-- START OF SOURCE --

They absolutely do care. But FnV is RES0 in this case. So the real
question is why don't you simply return the negated bit in all cases?

> +	return true;
> +}
> +
> +/*
> + * Was this synchronous external abort a RAS notification?
> + * Returns '0' for errors handled by some RAS subsystem, or -ENOENT.
> + */
> +static int kvm_delegate_guest_sea(void)
> +{
> +	/* apei_claim_sea(NULL) expects to mask interrupts itself */
> +	lockdep_assert_irqs_enabled();
> +	return apei_claim_sea(NULL);
> +}
> +
> +void kvm_handle_guest_sea(struct kvm_vcpu *vcpu)
> +{
> +	int idx;
> +	u64 vcpu_esr = kvm_vcpu_get_esr(vcpu);
> +	phys_addr_t fault_ipa = kvm_vcpu_get_fault_ipa(vcpu);
> +	gfn_t gfn = fault_ipa >> PAGE_SHIFT;
> +	unsigned long hva = 0UL;
> +
> +	/*
> +	 * For RAS the host kernel may handle this abort.
> +	 * There is no need to SIGBUS VMM, or pass the error into the guest.
> +	 */
> +	if (kvm_delegate_guest_sea() == 0)
> +		return;
> +
> +	if (kvm_vcpu_sea_far_valid(vcpu)) {
> +		idx = srcu_read_lock(&vcpu->kvm->srcu);
> +		hva = gfn_to_hva(vcpu->kvm, gfn);
> +		srcu_read_unlock(&vcpu->kvm->srcu, idx);
> +	}
> +
> +	/*
> +	 * When FAR is not valid, or GFN to HVA translation failed, send 0
> +	 * as si_addr like what do_sea() does.
> +	 */
> +	if (kvm_is_error_hva(hva))
> +		hva = 0UL;

See my earlier comment about 0 being a valid VA.

> +
> +	arm64_notify_die("synchronous external abort",
> +			 current_pt_regs(), SIGBUS, BUS_OBJERR, hva, vcpu_esr);
> +}
> diff --git a/arch/arm64/kvm/mmu.c b/arch/arm64/kvm/mmu.c
> index 1f55b0c7b11d9..ef6127d0bf24f 100644
> --- a/arch/arm64/kvm/mmu.c
> +++ b/arch/arm64/kvm/mmu.c
> @@ -1808,13 +1808,7 @@ int kvm_handle_guest_abort(struct kvm_vcpu *vcpu)
>  
>  	/* Synchronous External Abort? */
>  	if (kvm_vcpu_abt_issea(vcpu)) {
> -		/*
> -		 * For RAS the host kernel may handle this abort.
> -		 * There is no need to pass the error into the guest.
> -		 */
> -		if (kvm_handle_guest_sea(fault_ipa, kvm_vcpu_get_esr(vcpu)))
> -			kvm_inject_vabt(vcpu);
> -
> +		kvm_handle_guest_sea(vcpu);

But this is an ABI change. My userspace is not ready, willing nor able
to handle this, and yet you're forcing it on me?

	M.

Jiaqi Yan Feb. 22, 2025, 6:22 a.m. UTC | #2

Thanks for your feedback, Marc!

On Fri, Feb 21, 2025 at 7:15 AM Marc Zyngier <maz@kernel.org> wrote:
>
> Honestly, please drop this RFC thing.  At v3, either you think this is
> in a good enough shape to be merged, or you simply don't post it. I
> assume you're in the former camp.

-- END OF SOURCE --

SET EXERCISE 1 – In the patch review thread, edit everything from "Jiaqi Yan Feb." down to "the former camp.", replacing "camp" with "group".
SET EXERCISE 2 –
Using only the patch review thread, decide whether each statement agrees with it. Answer yes or no for each, and quote the words that decide it.
(a) kvm_delegate_guest_sea returns '0' for errors handled by some RAS subsystem.
(b) Jiaqi Yan's message is dated February 21, 2025.
(c) The comment on the ABI change says the writer's userspace is ready to handle it.
None of the data is needed here.

-- START OF ENTRIES --

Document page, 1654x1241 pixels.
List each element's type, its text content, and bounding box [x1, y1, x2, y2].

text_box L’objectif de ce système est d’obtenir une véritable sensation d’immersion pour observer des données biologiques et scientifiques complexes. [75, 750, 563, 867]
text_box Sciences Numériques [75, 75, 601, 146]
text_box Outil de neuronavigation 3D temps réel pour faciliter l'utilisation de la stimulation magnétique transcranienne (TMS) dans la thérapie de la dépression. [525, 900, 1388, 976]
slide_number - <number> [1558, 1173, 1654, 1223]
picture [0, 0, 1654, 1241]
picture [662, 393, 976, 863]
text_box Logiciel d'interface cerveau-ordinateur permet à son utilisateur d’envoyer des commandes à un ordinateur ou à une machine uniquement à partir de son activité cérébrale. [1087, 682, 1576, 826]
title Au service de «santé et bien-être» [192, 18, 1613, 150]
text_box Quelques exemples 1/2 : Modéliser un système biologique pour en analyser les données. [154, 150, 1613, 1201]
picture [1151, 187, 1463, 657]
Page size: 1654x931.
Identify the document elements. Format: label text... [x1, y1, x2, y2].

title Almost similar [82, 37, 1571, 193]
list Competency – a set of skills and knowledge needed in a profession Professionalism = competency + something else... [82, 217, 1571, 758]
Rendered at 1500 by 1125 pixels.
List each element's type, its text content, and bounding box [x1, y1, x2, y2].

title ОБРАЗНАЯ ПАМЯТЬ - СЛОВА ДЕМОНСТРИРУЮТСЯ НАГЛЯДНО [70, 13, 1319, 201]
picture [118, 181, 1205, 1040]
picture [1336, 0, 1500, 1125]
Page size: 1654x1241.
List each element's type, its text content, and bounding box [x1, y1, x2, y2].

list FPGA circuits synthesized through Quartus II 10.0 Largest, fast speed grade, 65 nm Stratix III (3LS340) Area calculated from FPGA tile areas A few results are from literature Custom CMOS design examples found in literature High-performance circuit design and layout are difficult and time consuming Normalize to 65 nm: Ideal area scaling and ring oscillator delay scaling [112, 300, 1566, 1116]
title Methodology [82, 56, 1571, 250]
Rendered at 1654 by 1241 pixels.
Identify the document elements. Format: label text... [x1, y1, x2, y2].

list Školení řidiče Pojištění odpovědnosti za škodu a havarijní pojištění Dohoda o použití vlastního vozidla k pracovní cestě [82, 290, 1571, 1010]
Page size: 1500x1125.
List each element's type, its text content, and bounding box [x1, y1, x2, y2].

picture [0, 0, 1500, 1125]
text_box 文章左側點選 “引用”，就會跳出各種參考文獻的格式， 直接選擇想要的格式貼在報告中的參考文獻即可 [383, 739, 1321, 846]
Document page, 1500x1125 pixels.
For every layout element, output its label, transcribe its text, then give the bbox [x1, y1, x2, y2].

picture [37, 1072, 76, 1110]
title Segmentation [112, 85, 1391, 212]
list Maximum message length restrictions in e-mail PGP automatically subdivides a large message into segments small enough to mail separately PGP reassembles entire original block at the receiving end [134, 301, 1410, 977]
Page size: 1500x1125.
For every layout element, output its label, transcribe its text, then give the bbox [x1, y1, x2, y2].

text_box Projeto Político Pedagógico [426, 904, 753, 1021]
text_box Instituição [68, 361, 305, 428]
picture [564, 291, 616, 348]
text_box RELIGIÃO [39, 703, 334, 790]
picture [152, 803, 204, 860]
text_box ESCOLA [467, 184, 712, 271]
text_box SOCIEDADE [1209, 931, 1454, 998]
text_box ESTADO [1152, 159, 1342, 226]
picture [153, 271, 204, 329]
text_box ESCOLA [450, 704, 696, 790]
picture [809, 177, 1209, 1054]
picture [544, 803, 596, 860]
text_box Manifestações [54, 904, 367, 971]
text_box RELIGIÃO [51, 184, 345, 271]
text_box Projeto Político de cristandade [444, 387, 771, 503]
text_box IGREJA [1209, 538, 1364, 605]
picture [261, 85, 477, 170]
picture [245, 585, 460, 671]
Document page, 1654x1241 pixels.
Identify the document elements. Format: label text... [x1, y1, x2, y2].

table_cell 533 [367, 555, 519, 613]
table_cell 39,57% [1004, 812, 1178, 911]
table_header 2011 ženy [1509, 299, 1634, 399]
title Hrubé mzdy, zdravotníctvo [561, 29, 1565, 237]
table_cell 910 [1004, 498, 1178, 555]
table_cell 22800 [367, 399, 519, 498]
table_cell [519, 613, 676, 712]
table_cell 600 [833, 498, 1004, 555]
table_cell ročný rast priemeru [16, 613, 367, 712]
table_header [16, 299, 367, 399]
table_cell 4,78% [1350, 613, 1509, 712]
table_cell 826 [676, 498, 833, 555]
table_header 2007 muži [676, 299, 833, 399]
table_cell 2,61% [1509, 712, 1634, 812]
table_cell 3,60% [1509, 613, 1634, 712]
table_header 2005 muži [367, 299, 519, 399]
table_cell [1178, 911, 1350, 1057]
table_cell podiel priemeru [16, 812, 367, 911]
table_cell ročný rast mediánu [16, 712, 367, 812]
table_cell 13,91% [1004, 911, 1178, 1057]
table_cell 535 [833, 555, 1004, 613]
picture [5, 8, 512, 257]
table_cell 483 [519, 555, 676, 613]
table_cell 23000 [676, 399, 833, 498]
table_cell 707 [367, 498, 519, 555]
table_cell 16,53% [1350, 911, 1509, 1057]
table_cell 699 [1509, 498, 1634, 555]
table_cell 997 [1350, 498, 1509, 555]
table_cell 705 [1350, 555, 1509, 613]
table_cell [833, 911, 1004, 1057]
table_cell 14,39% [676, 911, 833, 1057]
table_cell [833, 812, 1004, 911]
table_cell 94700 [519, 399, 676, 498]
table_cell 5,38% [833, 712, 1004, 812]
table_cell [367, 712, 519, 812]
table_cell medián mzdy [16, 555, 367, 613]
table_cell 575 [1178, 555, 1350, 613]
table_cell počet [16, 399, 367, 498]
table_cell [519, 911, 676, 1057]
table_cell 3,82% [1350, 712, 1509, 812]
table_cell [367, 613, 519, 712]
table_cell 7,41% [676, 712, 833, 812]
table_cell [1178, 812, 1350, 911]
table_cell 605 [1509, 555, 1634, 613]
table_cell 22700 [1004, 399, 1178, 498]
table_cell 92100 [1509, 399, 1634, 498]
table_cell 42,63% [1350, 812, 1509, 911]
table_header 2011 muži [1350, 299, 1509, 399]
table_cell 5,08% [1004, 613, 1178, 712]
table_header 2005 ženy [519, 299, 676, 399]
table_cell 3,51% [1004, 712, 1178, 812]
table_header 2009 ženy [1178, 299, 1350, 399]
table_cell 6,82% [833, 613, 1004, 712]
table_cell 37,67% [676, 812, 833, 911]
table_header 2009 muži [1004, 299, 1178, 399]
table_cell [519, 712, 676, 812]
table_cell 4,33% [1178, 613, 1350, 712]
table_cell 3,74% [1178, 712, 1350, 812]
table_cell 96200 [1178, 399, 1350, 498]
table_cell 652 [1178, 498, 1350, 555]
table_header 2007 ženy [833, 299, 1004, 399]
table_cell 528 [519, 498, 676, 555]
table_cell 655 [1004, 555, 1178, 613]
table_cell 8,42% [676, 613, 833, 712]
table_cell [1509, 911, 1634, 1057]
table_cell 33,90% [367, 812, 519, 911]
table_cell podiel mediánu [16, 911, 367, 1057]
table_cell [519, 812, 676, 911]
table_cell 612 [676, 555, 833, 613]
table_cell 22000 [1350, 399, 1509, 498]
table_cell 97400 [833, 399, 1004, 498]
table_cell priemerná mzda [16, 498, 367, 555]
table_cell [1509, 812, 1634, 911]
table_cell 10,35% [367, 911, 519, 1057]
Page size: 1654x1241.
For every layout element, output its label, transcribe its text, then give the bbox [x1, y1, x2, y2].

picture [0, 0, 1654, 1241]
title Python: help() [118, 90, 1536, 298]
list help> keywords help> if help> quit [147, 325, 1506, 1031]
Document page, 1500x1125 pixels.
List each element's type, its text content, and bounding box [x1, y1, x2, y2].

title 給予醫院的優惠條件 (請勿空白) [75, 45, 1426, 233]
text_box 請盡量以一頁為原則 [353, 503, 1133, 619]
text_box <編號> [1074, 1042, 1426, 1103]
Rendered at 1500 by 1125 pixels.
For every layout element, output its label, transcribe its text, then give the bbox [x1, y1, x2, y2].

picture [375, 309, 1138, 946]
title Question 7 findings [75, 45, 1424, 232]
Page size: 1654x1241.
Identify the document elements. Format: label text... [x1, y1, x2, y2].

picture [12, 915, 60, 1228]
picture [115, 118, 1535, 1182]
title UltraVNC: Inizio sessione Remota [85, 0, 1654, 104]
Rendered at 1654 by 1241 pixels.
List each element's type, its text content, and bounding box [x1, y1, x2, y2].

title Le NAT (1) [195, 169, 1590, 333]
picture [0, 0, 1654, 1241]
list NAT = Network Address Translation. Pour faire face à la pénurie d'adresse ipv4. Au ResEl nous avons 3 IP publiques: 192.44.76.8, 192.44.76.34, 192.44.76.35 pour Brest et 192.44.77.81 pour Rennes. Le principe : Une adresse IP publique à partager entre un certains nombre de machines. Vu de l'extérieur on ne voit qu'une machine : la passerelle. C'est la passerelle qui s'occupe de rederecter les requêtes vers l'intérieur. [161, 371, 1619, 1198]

-- END OF ENTRIES --

TASK OUTPUT 1 –
Jiaqi Yan Feb. 22, 2025, 6:22 a.m. UTC | #2

Thanks for your feedback, Marc!

On Fri, Feb 21, 2025 at 7:15 AM Marc Zyngier <maz@kernel.org> wrote:
>
> Honestly, please drop this RFC thing.  At v3, either you think this is
> in a good enough shape to be merged, or you simply don't post it. I
> assume you're in the former group.

TASK OUTPUT 2 –
(a) Yes: "Returns '0' for errors handled by some RAS subsystem, or -ENOENT."
(b) No: "Jiaqi Yan Feb. 22, 2025, 6:22 a.m. UTC"
(c) No: "My userspace is not ready, willing nor able to handle this"